▶ WORK REQUIRED
Update the items below by replacing "Pedestal" with "Drawer Unit" and keeping every other line unchanged. Give only the text lines, without the pictures.

------

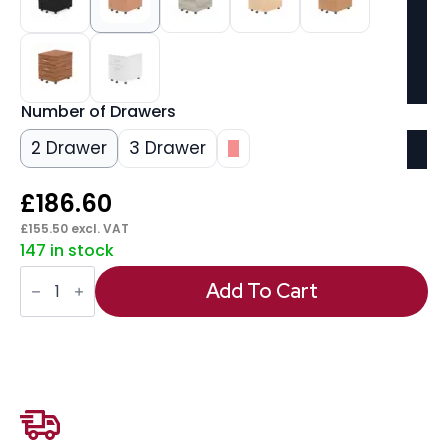
Number of Drawers
2 Drawer
3 Drawer
3
£
186.60
£
155.50
excl. VAT
147 in stock
Impulse
Mobile
Add To Cart
Pedestal
quantity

------

▶ TASK SOLUTION
Number of Drawers
2 Drawer
3 Drawer
3
£
186.60
£
155.50
excl. VAT
147 in stock
Impulse
Mobile
Add To Cart
Drawer Unit
quantity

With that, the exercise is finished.